I've made the mistake of reading two books with a lot of sadness almost simultaneously, and even though I've finished them both several days ago I'm having trouble shaking off the melancholy feeling I'm left with.
The biggest culprit is Cormac McCarthy's The Road. We chose this for the book club, so I started reading it quite soon after the last meeting, but after only thirty pages or so I had to put it away for a while. The Road is like one big howl of anguish. It's wonderful, genius, but it's a hard book to read. So when Mockingjay came I read that in between like. The final of the Hunger Games trilogy includes the deaths of many people that we've come to know and care about, and though it is not at all as brilliant as The Road in a literary sense, it's good solid young adult fiction. The choices and horrors that face Katniss, Peeta and the others in this final war against the Capitol are truly grim ones, especially if you like me are a sensitive soul and can easily imagine them as really taking place - cue much sobbing. The most frightening thing of course is that the people who want to take over from the Capitol might just be as bad as that regime of terror. Without rubbing the reader's face in it there are a lot of ethical discussion and dilemmas. A good end, despite being heart-breakingly sad.
On this note of fictional, but real, grief I went back to The Road, and immediately felt myself tensing up, a knot of stress and pain forming in my gut - this is how good this is. For some reason that is never made entirely clear, the whole world has been ravaged by fires, and the few survivors are left struggling to stay alive. Most of them have become cannibals, roaming the land searching for weaker victims. Especially children. Through this world of ash walks a man and his son (maybe six years old or so), towards the sea. For no real reason, except to see if it might be better there. There is nothing. They just walk, and hide, and starve, and they only have each other, and the man loves his son so much he knows that despite saving the last bullet in the gun to kill the boy if he has to, he never can, he never will. Just keep moving , just walk a little more, just stay alive.

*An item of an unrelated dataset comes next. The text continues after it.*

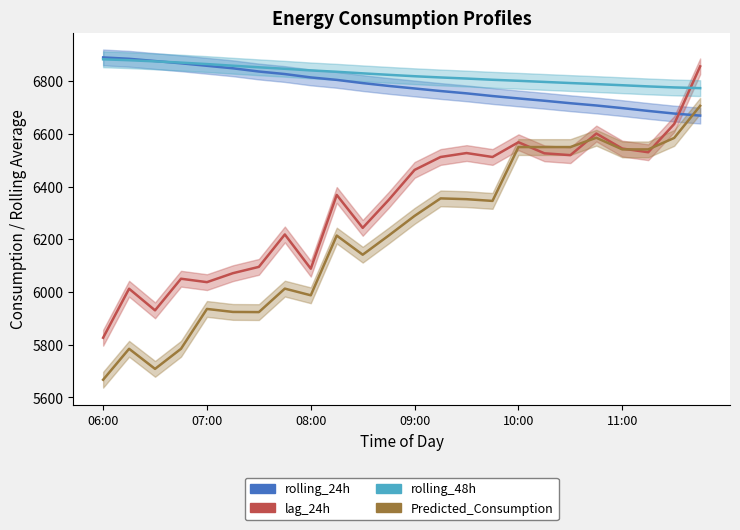

Rank the series at 22 from lowest to highest value.

Predicted_Consumption, lag_24h, rolling_24h, rolling_48h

Luckily, just after I'd picked it up again the man and the boy encountered a dog barking in the distance, which lightened the mood for me enough to help me keep going and finish it. Although I do admit I didn't do the prose justice at all, I had to read quickly quickly to get to the end because it was tearing me apart. Even though the book ends on a strong note of hope I'm left with this extraordinarily strong tense feeling, coiled up inside me like wire. One of the best books I've ever read, one of the hardest. I've been crying for days. Not quite sure what to do with myself.